GOAL OF THE EXERCISE: Every line with the string "feTurbulence" in it belongs in your answer, so copy them all from the data.

____________________

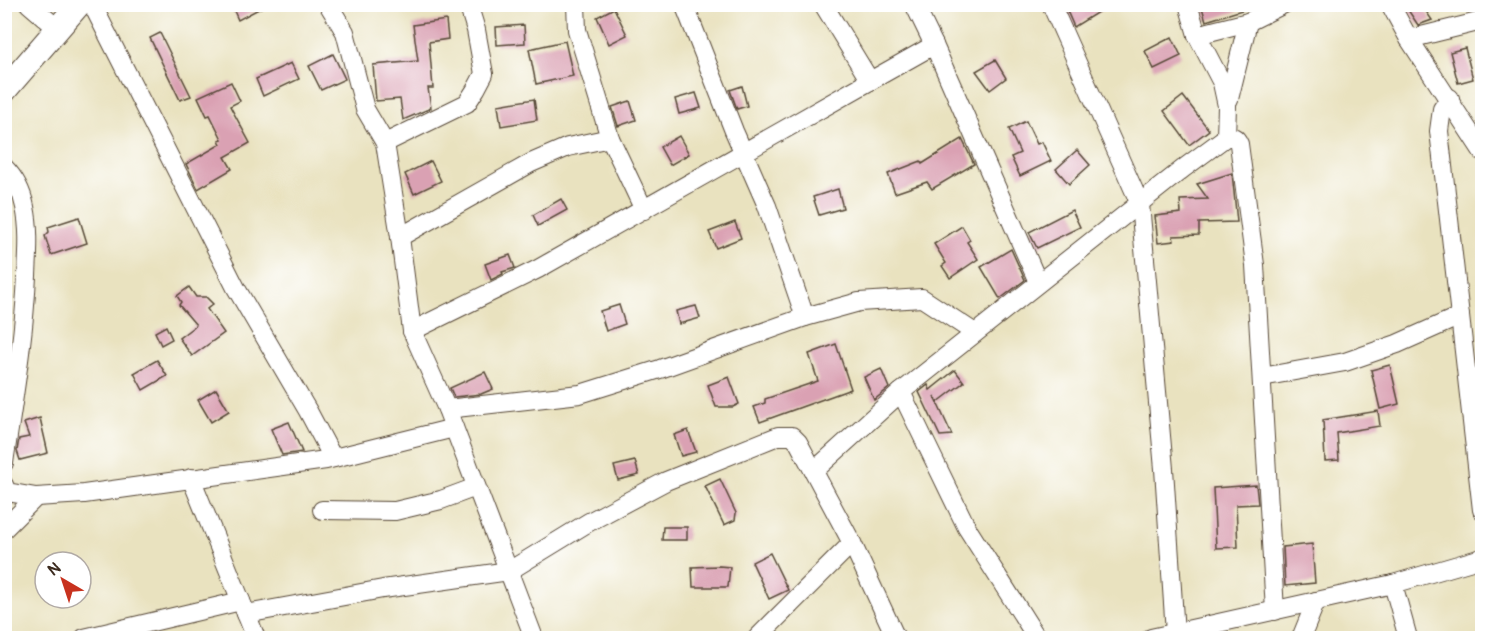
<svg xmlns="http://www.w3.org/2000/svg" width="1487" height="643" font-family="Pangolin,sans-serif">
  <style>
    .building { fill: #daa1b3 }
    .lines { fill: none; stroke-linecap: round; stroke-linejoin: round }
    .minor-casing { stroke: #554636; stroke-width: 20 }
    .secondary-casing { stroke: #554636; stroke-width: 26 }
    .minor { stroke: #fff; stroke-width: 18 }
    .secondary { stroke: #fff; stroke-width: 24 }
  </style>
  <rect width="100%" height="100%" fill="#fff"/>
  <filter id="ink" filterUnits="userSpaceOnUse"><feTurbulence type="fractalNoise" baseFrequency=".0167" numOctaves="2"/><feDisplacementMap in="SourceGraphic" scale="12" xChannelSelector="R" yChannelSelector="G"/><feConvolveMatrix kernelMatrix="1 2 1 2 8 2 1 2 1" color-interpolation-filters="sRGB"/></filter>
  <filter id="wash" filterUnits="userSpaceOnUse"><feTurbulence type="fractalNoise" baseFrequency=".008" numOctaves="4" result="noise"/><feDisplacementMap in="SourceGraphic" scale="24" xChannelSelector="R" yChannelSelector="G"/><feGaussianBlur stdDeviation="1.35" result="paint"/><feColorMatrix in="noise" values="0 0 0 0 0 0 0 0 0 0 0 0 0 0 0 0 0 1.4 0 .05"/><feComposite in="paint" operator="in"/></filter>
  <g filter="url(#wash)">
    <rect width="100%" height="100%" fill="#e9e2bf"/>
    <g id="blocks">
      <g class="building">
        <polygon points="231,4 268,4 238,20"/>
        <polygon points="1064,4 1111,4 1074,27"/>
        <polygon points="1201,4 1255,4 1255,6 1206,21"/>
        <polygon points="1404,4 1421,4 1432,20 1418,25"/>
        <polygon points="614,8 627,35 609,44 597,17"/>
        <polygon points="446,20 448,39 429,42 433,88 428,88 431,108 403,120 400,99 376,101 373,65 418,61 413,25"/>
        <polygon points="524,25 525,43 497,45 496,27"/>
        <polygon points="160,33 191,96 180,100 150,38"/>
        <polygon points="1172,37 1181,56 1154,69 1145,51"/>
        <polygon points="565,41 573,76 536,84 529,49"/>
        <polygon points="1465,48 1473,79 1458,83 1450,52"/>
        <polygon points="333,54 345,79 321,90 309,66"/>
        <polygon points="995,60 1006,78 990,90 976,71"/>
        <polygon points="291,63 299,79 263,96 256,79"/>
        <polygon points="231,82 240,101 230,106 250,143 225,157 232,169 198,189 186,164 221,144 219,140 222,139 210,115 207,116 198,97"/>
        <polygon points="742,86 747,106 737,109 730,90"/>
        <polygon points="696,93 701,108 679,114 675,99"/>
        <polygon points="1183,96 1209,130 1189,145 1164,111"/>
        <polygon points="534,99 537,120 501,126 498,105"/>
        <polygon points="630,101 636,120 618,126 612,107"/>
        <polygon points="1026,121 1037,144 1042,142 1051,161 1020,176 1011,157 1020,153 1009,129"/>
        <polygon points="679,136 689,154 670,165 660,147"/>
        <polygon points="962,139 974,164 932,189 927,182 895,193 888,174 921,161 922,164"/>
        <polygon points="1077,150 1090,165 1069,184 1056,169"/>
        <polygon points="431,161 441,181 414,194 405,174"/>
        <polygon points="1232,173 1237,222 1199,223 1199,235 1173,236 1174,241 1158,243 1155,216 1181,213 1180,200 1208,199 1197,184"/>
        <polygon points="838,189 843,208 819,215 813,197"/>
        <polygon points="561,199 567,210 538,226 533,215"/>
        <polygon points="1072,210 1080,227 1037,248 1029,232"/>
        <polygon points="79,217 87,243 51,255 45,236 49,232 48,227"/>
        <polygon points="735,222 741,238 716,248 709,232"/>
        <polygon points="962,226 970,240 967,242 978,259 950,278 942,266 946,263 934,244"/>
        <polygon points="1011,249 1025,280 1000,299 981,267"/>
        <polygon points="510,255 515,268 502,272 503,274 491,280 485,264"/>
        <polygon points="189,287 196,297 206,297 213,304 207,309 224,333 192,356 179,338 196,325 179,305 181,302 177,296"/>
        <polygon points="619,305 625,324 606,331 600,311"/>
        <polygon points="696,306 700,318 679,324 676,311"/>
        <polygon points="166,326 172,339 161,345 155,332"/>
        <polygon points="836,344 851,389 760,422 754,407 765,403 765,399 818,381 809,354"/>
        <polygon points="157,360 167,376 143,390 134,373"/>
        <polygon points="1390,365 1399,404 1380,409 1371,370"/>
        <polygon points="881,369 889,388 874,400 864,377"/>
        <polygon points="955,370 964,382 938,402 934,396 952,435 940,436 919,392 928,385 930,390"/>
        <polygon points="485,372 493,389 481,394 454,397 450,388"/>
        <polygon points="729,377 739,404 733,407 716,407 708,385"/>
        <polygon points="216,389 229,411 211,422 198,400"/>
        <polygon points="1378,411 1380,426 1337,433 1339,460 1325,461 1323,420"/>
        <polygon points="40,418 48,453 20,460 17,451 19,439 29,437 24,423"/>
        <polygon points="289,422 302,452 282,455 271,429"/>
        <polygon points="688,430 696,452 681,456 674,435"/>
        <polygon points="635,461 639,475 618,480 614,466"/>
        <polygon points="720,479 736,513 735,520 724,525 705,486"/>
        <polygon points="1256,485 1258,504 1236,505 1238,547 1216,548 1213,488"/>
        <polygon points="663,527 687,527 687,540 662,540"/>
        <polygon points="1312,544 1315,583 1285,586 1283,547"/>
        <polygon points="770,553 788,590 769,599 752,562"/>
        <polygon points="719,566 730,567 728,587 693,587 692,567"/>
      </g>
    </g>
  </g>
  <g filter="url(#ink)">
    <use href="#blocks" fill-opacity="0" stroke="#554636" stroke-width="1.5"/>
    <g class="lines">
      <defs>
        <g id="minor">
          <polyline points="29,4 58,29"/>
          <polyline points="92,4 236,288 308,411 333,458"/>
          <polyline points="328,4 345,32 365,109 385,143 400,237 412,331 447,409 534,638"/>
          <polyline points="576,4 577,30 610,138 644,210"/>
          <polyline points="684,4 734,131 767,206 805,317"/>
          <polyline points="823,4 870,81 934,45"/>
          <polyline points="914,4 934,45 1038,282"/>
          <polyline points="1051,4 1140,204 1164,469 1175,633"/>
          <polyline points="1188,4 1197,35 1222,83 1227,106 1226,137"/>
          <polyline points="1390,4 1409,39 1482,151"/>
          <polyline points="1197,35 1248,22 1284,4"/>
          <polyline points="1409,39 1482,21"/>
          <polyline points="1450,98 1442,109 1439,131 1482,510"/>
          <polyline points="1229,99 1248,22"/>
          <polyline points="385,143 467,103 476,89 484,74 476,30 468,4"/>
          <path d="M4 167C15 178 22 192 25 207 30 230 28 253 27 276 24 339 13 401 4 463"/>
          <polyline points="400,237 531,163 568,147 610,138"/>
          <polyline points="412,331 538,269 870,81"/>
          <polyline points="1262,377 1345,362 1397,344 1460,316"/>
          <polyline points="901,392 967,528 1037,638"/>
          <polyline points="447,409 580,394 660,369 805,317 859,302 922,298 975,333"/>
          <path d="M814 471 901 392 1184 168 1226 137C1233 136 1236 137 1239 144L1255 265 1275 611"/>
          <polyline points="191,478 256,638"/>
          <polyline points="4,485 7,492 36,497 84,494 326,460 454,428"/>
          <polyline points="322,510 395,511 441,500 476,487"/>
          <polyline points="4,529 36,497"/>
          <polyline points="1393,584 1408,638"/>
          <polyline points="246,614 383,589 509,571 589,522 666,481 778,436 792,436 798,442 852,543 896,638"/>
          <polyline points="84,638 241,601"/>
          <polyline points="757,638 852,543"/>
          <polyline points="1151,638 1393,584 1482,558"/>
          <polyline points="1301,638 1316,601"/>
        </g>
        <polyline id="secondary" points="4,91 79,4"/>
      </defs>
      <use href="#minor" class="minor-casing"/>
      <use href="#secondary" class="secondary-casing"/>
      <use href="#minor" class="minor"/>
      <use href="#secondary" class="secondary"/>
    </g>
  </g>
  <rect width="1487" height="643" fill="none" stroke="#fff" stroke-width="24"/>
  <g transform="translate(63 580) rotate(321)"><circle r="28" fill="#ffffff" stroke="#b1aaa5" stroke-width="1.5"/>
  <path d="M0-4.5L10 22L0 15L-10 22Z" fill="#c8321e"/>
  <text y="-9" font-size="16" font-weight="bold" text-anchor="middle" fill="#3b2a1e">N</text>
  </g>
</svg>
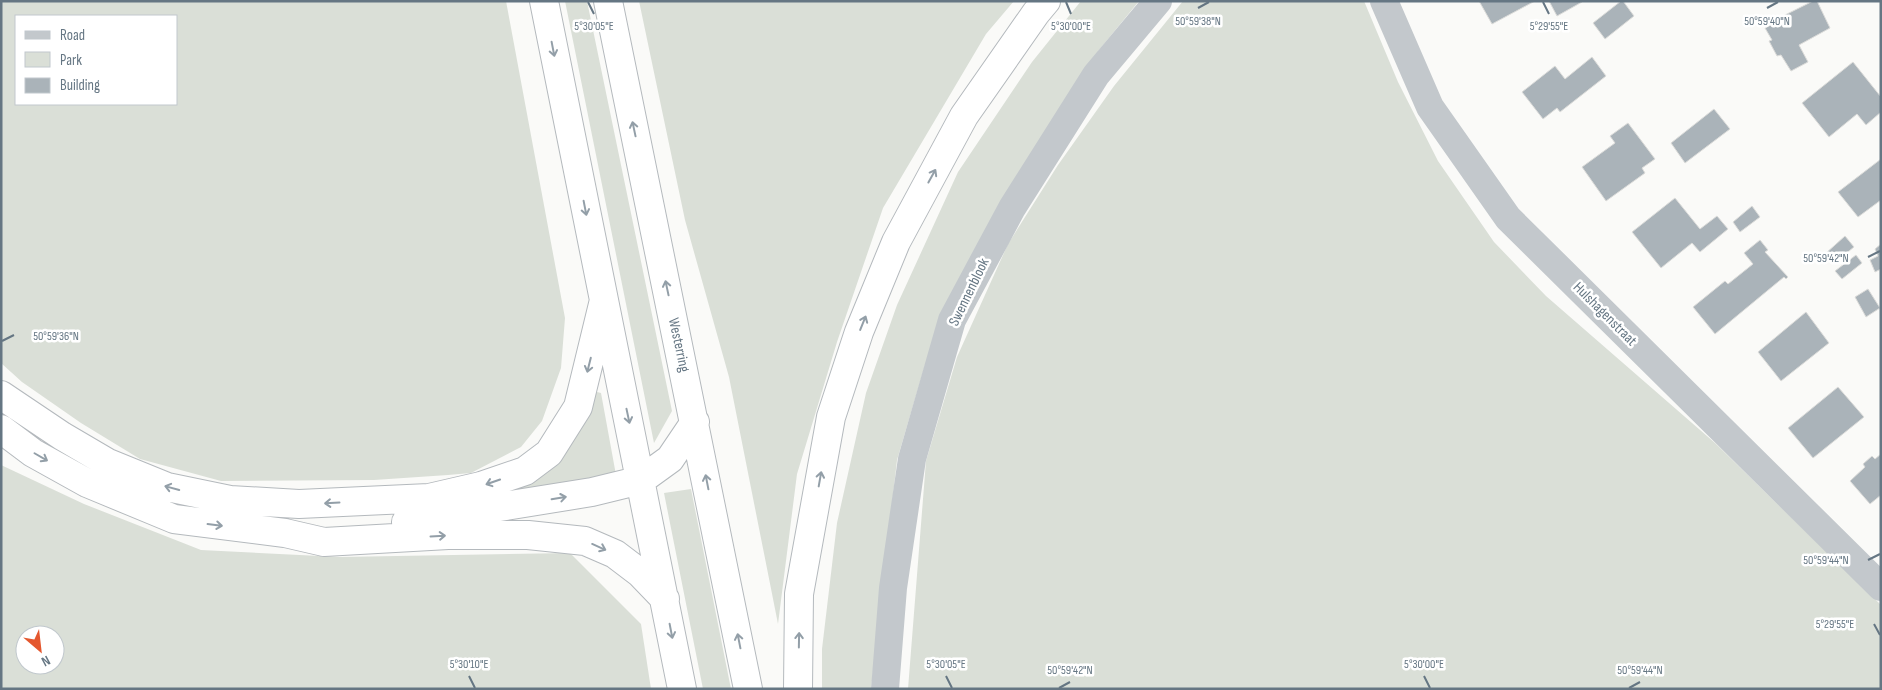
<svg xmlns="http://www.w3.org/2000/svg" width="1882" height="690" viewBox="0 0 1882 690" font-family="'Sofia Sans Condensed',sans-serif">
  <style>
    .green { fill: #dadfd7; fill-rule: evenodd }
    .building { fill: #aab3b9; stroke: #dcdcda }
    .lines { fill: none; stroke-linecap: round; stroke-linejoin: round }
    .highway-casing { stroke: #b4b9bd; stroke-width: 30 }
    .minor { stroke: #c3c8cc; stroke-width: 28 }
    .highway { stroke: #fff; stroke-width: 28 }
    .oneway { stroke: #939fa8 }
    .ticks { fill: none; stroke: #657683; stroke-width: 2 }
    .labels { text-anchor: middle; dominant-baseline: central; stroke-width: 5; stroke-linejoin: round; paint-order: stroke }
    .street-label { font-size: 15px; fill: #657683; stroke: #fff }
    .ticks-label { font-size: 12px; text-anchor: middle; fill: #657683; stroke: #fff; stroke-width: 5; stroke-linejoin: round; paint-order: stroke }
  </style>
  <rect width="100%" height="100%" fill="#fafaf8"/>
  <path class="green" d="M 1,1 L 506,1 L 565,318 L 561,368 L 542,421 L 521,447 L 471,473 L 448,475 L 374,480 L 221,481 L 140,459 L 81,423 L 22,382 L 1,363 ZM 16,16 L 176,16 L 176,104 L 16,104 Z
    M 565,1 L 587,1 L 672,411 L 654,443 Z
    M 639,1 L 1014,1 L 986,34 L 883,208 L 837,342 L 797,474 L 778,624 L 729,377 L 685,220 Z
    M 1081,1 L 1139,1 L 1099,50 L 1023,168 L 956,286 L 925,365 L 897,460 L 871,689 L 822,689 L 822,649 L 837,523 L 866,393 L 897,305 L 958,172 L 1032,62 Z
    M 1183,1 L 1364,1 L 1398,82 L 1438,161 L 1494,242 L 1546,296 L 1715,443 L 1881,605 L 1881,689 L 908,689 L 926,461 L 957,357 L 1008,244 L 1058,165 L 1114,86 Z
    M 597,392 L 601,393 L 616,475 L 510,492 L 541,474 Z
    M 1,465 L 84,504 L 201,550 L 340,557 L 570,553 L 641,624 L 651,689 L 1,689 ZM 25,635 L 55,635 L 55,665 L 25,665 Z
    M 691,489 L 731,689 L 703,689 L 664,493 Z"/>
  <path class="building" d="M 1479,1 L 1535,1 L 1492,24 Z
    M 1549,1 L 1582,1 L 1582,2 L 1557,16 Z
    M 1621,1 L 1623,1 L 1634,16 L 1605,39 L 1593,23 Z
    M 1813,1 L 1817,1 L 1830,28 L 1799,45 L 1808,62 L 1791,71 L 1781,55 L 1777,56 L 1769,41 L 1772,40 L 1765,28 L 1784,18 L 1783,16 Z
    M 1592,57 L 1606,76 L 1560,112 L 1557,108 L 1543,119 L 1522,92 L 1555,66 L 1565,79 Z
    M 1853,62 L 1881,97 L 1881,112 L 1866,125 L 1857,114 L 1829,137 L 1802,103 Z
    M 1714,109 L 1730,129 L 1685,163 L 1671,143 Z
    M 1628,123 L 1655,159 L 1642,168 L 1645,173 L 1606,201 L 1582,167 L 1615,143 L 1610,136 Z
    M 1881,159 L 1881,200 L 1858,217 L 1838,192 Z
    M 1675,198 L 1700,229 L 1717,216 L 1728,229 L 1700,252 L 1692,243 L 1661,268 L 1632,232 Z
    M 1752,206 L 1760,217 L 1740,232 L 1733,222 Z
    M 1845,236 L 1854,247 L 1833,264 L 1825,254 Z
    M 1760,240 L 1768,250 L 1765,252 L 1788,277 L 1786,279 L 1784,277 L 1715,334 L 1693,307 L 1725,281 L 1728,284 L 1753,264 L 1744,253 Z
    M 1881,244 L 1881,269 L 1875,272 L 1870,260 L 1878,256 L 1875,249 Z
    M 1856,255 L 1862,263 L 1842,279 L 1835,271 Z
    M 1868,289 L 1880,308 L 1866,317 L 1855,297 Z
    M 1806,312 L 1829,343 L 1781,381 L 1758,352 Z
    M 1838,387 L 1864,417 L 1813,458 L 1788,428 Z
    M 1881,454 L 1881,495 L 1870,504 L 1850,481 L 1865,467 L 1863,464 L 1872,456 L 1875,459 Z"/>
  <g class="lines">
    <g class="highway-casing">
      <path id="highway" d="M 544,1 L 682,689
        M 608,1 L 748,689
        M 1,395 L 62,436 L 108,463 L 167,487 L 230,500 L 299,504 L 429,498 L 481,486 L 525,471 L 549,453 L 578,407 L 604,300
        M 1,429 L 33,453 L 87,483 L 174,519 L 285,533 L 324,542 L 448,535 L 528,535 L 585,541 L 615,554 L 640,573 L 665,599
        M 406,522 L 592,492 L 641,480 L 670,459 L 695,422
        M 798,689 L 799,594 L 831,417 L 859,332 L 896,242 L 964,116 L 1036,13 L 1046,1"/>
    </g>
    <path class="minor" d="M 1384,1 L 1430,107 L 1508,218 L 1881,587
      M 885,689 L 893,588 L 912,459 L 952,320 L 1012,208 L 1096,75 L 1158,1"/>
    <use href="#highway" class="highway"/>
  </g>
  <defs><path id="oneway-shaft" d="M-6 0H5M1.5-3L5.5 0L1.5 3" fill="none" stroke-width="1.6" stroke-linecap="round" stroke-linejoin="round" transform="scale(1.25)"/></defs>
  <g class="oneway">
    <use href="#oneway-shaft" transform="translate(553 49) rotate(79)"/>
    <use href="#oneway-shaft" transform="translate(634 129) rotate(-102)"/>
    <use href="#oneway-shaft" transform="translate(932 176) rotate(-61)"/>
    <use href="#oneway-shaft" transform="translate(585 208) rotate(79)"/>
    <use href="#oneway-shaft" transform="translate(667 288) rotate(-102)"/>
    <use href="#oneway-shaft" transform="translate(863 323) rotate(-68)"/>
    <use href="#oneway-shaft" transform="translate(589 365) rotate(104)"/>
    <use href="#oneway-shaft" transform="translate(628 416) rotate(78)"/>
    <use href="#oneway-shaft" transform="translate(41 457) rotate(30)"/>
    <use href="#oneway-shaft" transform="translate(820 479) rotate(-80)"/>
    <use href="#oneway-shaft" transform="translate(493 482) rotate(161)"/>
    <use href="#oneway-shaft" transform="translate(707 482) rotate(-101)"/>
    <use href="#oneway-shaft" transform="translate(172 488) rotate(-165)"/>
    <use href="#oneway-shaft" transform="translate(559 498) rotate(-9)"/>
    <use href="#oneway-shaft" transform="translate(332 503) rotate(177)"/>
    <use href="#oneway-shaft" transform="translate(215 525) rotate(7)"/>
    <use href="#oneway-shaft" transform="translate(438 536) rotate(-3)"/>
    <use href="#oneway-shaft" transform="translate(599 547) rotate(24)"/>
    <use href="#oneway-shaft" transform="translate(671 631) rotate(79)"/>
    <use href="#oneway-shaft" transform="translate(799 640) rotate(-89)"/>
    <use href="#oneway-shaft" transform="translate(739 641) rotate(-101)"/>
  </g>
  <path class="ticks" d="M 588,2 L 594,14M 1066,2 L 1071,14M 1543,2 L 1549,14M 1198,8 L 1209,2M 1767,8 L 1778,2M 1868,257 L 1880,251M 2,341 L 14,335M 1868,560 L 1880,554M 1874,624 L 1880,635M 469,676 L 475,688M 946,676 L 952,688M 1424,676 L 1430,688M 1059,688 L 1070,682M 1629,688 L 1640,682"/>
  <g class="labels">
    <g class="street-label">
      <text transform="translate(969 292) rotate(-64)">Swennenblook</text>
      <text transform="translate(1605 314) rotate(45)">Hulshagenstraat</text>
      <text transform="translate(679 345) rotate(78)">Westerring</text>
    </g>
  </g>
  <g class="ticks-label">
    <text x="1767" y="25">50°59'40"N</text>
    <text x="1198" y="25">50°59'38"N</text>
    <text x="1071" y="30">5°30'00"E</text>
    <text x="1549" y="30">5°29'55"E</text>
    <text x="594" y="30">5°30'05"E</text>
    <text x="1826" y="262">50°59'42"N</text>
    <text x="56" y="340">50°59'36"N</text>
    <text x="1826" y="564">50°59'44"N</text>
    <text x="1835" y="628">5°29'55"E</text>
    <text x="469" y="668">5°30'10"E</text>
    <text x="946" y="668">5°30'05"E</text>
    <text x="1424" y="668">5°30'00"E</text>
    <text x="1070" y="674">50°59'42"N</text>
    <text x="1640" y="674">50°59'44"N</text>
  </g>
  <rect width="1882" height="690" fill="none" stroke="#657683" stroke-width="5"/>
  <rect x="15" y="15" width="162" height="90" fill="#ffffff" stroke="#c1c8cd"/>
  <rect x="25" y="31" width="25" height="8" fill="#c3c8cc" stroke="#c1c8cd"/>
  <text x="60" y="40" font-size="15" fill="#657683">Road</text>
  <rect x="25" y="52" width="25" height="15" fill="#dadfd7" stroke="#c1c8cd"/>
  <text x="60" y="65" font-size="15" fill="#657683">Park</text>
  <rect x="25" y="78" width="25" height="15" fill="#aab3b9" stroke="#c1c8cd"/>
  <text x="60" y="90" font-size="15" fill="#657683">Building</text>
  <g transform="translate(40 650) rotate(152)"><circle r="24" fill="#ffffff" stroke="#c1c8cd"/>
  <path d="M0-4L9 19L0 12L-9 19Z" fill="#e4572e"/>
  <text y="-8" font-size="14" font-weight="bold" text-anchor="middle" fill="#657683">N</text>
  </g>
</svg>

____________________

OUTPUT FOR THIS EXERCISE:
  <filter id="ink" filterUnits="userSpaceOnUse"><feTurbulence type="fractalNoise" baseFrequency=".0167" numOctaves="2"/><feDisplacementMap in="SourceGraphic" scale="12" xChannelSelector="R" yChannelSelector="G"/><feConvolveMatrix kernelMatrix="1 2 1 2 8 2 1 2 1" color-interpolation-filters="sRGB"/></filter>
  <filter id="wash" filterUnits="userSpaceOnUse"><feTurbulence type="fractalNoise" baseFrequency=".008" numOctaves="4" result="noise"/><feDisplacementMap in="SourceGraphic" scale="24" xChannelSelector="R" yChannelSelector="G"/><feGaussianBlur stdDeviation="1.35" result="paint"/><feColorMatrix in="noise" values="0 0 0 0 0 0 0 0 0 0 0 0 0 0 0 0 0 1.4 0 .05"/><feComposite in="paint" operator="in"/></filter>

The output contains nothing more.